Given at a conference of cardinals and bishops held in Rome, December 17, 2010. The author is auxiliary bishop of Karaganda, Kazakhstan His Excellency Athanasius Schneider, ORC; it is translated here by Richard Chonak courtesy of EWTN.

The primacy of the worship of God as the basis of all true pastoral theology.


I. The theological foundation of pastoral theology

To speak correctly of pastoral theory and practice, it is necessary first to be conscious of their foundation and their theological aim. The aim of the Church is the aim of the Incarnation: “propter nostram salutem.” This is how the faith and the prayer of the Church are expressed: “Qui propter nos homines et propter nostram salutem descendit de caelis et incarnatus est.... et homo factus est.” This salvation means the salvation of the soul for eternal life. The purpose of the Church’s whole juridical and pastoral order also consists of this salvation, as the last canon of the Code of Canon Law tells us: “prae oculis habita salute animarum, quae in Ecclesia suprema semper lex esse debet.” (can. 1752)
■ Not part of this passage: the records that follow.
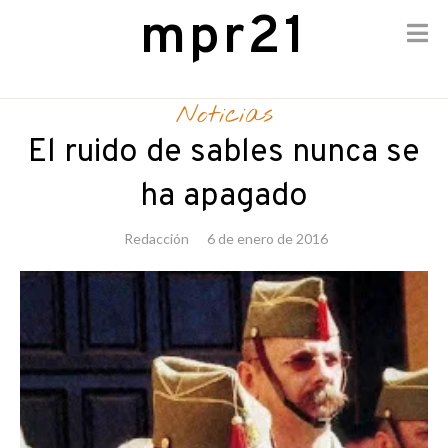
mpr21
Skip
to
Noticias
content
El ruido de sables nunca se
ha apagado
Redacción
6 de enero de 2016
The content of the salvation of the human soul consists of holiness, of renewal and indeed perfection of the original human dignity in Christ. God has created man according to His image and His likeness (Gen. 1:26) and this work is marvelous, as the Church says in the liturgy. “Deus, qui humanae substantiae dignitatem mirabiliter condidisti”. But more marvelous yet is the renewal and the perfecting of this image that has come by the work of the Redemption: “mirabilius reformasti”. Renewal, new perfection, holiness consist of the unimaginable grace of man’s participation in the Divine nature itself: “Divinitatis esse consortes”. This participation in the divine nature means being adopted sons of God, being sons in the Only Son, Jesus Christ.

Jesus Christ, the only Son of God by nature, made himself the first-born of many brothers by His true incarnation: “primogenitus in multis fratribus” (Rm 1:29). By means of His redemptive sacrifice Christ offers man the grace of Divine life. The same Divine life in the mystery of the Most Holy Trinity is present in the humanity of the Son of God: “in ipso inhabitat omnis plenitudo divinitatis corporaliter”, in Him all of divinity dwells bodily (Col 2:9). Christ incarnate is full of grace and truth (Jn 1:14). The Holy Spirit shares the grace of Divine sonship and all the other necessary graces of holiness from this font of Divine life by means of the Church, which is the Mystical Body of Christ, in the liturgy of the sacraments. Thus we can better understand what the Second Vatican Council taught:

Liturgia est culmen ad quod actio Ecclesiae tendit et simul fons unde omnis eius virtus emanat. (Sacrosanctum Concilium 10)

The liturgy is the summit toward which the action of the Church tends, and, at the same time, the fountain from which all her energy flows. Apostolic work, in fact, is ordered so that all who have become sons of God by means of faith and baptism may join in assembly, praise God in the Church, and take part in the sacrifice and at the table of the Lord. (SC 10).